Cold calling may be more than just simply a nuisance

According to reports, the local medical emergency center in Ningbo, East China's Zhejiang province, received more than 1,600 calls from realty sales representatives from April to May, which poses a risk to those who need help in emergencies. Thepaper.cn comments:
Medical emergency hotlines are of utmost importance to society. To those in emergencies, it may be a matter of life and death. Those who called the medical emergency center so frequently are suspected of threatening public security. They have broken the law, and the local police and judiciary have to perform their duty in such instances.
After the emergency center called the police, the four realty companies that had acquired lists of local telephone numbers and kept calling the emergency center were told by the local telecom authorities to cease further calls, and they received other punishments such as the suspension of official registration of apartments under their names.

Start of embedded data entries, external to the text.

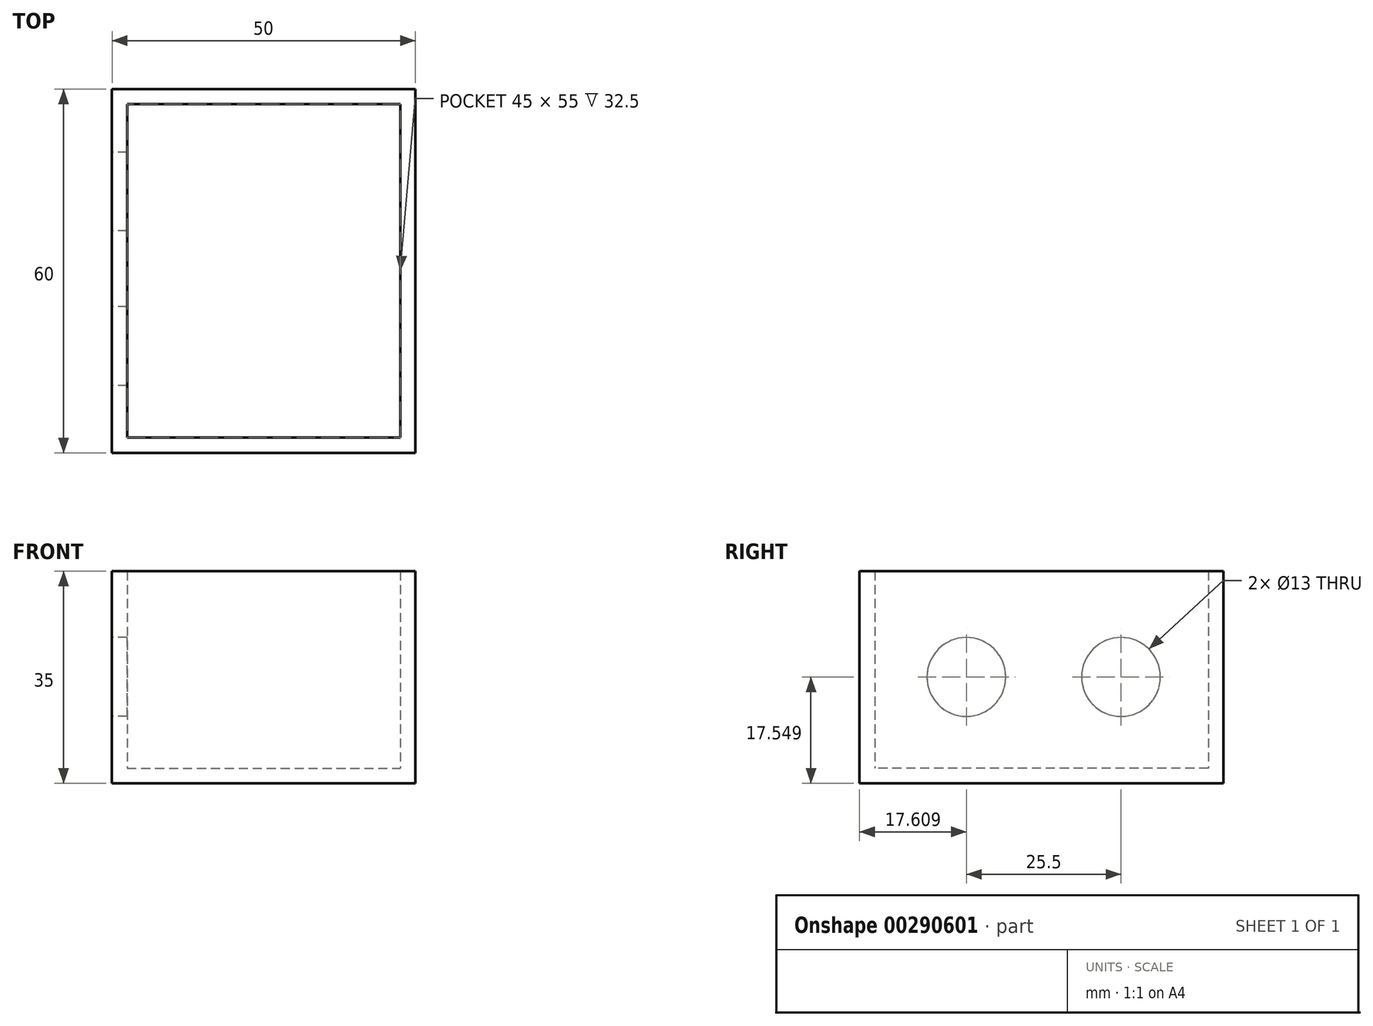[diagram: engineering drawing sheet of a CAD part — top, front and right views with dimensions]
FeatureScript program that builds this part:
annotation { "Feature Type Name" : "Feature", "Feature Type Description" : "" }
export const myFeature = defineFeature(function(context is Context, id is Id, definition is map)
    precondition{}
    {
        {
            var Q0;
            Q0=qCreatedBy(makeId("Top.planeOp"),FACE);
            var sketch = newSketch(context, id + "F0", { "sketchPlane" : qUnion([Q0])});
            skLineSegment(sketch, "E0.bottom", {"start": v(-49.82, 60.18) * mm, "end": v(0.18, 60.18) * mm});
            skLineSegment(sketch, "E0.top", {"start": v(-49.82, 0.18) * mm, "end": v(0.18, 0.18) * mm});
            skLineSegment(sketch, "E0.left", {"start": v(-49.82, 60.18) * mm, "end": v(-49.82, 0.18) * mm});
            skLineSegment(sketch, "E0.right", {"start": v(0.18, 60.18) * mm, "end": v(0.18, 0.18) * mm});
            skLineSegment(sketch, "E1.top", {"start": v(-49.82, 2.68) * mm, "end": v(0.18, 2.68) * mm});
            skLineSegment(sketch, "E1.left", {"start": v(-49.82, 0.18) * mm, "end": v(-49.82, 2.68) * mm});
            skLineSegment(sketch, "E1.right", {"start": v(0.18, 0.18) * mm, "end": v(0.18, 2.68) * mm});
            skLineSegment(sketch, "E2.top", {"start": v(-49.82, 57.68) * mm, "end": v(0.18, 57.68) * mm});
            skLineSegment(sketch, "E2.left", {"start": v(-49.82, 60.18) * mm, "end": v(-49.82, 57.68) * mm});
            skLineSegment(sketch, "E2.right", {"start": v(0.18, 60.18) * mm, "end": v(0.18, 57.68) * mm});
            skLineSegment(sketch, "E3.bottom", {"start": v(-49.82, 57.68) * mm, "end": v(-47.32, 57.68) * mm});
            skLineSegment(sketch, "E3.top", {"start": v(-49.82, 2.68) * mm, "end": v(-47.32, 2.68) * mm});
            skLineSegment(sketch, "E3.left", {"start": v(-49.82, 57.68) * mm, "end": v(-49.82, 2.68) * mm});
            skLineSegment(sketch, "E3.right", {"start": v(-47.32, 57.68) * mm, "end": v(-47.32, 2.68) * mm});
            skLineSegment(sketch, "E4.bottom", {"start": v(0.18, 57.68) * mm, "end": v(-2.32, 57.68) * mm});
            skLineSegment(sketch, "E4.top", {"start": v(0.18, 2.68) * mm, "end": v(-2.32, 2.68) * mm});
            skLineSegment(sketch, "E4.left", {"start": v(0.18, 57.68) * mm, "end": v(0.18, 2.68) * mm});
            skLineSegment(sketch, "E4.right", {"start": v(-2.32, 57.68) * mm, "end": v(-2.32, 2.68) * mm});
            skSolve(sketch);
        }
        {
            var Q0;
            {var subQ4=sQuery(id+"F0.wireOp",EDGE,"E0.top");Q0=makeQuery(id+"F0.imprint","IMPRINT",FACE,{"disambiguationData":[TD([[makeQuery(id+"F0.imprint","IMPRINT",EDGE,{"derivedFrom":subQ4}),1.0]])]});}
            var Q1;
            {var subQ5=sQuery(id+"F0.wireOp",EDGE,"E3.right");Q1=makeQuery(id+"F0.imprint","IMPRINT",FACE,{"disambiguationData":[TD([[makeQuery(id+"F0.imprint","IMPRINT",EDGE,{"derivedFrom":subQ5}),-1.0]])]});}
            var Q2;
            {var subQ3=sQuery(id+"F0.wireOp",EDGE,"E0.bottom");Q2=makeQuery(id+"F0.imprint","IMPRINT",FACE,{"disambiguationData":[TD([[makeQuery(id+"F0.imprint","IMPRINT",EDGE,{"derivedFrom":subQ3}),-1.0]])]});}
            var Q3;
            {var subQ5=sQuery(id+"F0.wireOp",EDGE,"E4.right");Q3=makeQuery(id+"F0.imprint","IMPRINT",FACE,{"disambiguationData":[TD([[makeQuery(id+"F0.imprint","IMPRINT",EDGE,{"derivedFrom":subQ5}),1.0]])]});}
            extrude(context, id + "F1", {"entities" : qUnion([Q0, Q1, Q2, Q3]), "depth" : 35 * mm, "offsetDistance" : 25 * mm});
        }
        {
            var Q0;
            {var subQ0=sQuery(id+"F0.wireOp",EDGE,"E3.right");Q0=makeQuery(id+"F0.imprint","IMPRINT",FACE,{"disambiguationData":[TD([[makeQuery(id+"F0.imprint","IMPRINT",EDGE,{"derivedFrom":subQ0}),1.0]])]});}
            extrude(context, id + "F2", {"entities" : qUnion([Q0]), "operationType" : NewBodyOperationType.ADD, "depth" : 2.5 * mm, "offsetDistance" : 25 * mm});
        }
        {
            var Q0;
            Q0=makeQuery(id+"F1.opExtrude","SWEPT_FACE",FACE,{"disambiguationData":[OSD([sQuery(id+"F0.wireOp",EDGE,"E0.left")])]});
            var sketch = newSketch(context, id + "F3", { "sketchPlane" : qUnion([Q0])});
            skPoint(sketch, "E5", {"position": v(-43.29, 17.55) * mm});
            skPoint(sketch, "E6", {"position": v(-17.79, 17.55) * mm});
            skSolve(sketch);
        }
        {
            var Q0;
            Q0=sQuery(id+"F3.wireOp",VERTEX,"E5");
            var Q1;
            Q1=makeQuery(id+"F1.opExtrude","SWEPT_BODY",BODY,{"disambiguationData":[OSD([sQuery(id+"F0.wireOp",EDGE,"E0.bottom"),sQuery(id+"F0.wireOp",EDGE,"E0.top"),sQuery(id+"F0.wireOp",EDGE,"E0.left"),sQuery(id+"F0.wireOp",EDGE,"E0.right"),sQuery(id+"F0.wireOp",EDGE,"E1.top"),sQuery(id+"F0.wireOp",EDGE,"E2.top"),sQuery(id+"F0.wireOp",EDGE,"E3.right"),sQuery(id+"F0.wireOp",EDGE,"E4.right")])]});
            hole(context, id + "F4", {"style" : HoleStyle.SIMPLE, "endStyle" : HoleEndStyle.BLIND, "holeDiameter" : 13 * mm, "majorDiameter" : 5 * mm, "holeDepth" : 12 * mm, "isTappedThrough" : true, "tappedDepth" : 12 * mm, "tapClearance" : 3, "locations" : qUnion([Q0]), "scope" : qUnion([Q1])});
        }
        {
            var Q0;
            Q0=sQuery(id+"F3.wireOp",VERTEX,"E6");
            var Q1;
            Q1=makeQuery(id+"F1.opExtrude","SWEPT_BODY",BODY,{"disambiguationData":[OSD([sQuery(id+"F0.wireOp",EDGE,"E0.bottom"),sQuery(id+"F0.wireOp",EDGE,"E0.top"),sQuery(id+"F0.wireOp",EDGE,"E0.left"),sQuery(id+"F0.wireOp",EDGE,"E0.right"),sQuery(id+"F0.wireOp",EDGE,"E1.top"),sQuery(id+"F0.wireOp",EDGE,"E2.top"),sQuery(id+"F0.wireOp",EDGE,"E3.right"),sQuery(id+"F0.wireOp",EDGE,"E4.right")])]});
            hole(context, id + "F5", {"style" : HoleStyle.SIMPLE, "endStyle" : HoleEndStyle.BLIND, "holeDiameter" : 13 * mm, "majorDiameter" : 5 * mm, "holeDepth" : 12 * mm, "isTappedThrough" : true, "tappedDepth" : 12 * mm, "tapClearance" : 3, "locations" : qUnion([Q0]), "scope" : qUnion([Q1])});
        }
    });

Are these penalties enough?
Even sales calls randomly targeting ordinary residents are illegal. As early as 2012, the Standing Committee of the National People's Congress, the nation's top legislature, passed a decision that clearly prohibits the sending of commercial electronic messages to any individual or organization without the latter's approval.
Further reports show that the company that registered all the numbers in the Ningbo case was founded in 2006 and its main business is to provide telephone numbers and other technologies so that their "clients" can inundate people with sales calls and junk messages. It is time for law enforcers to sharpen their tools so as to strike such gray businesses.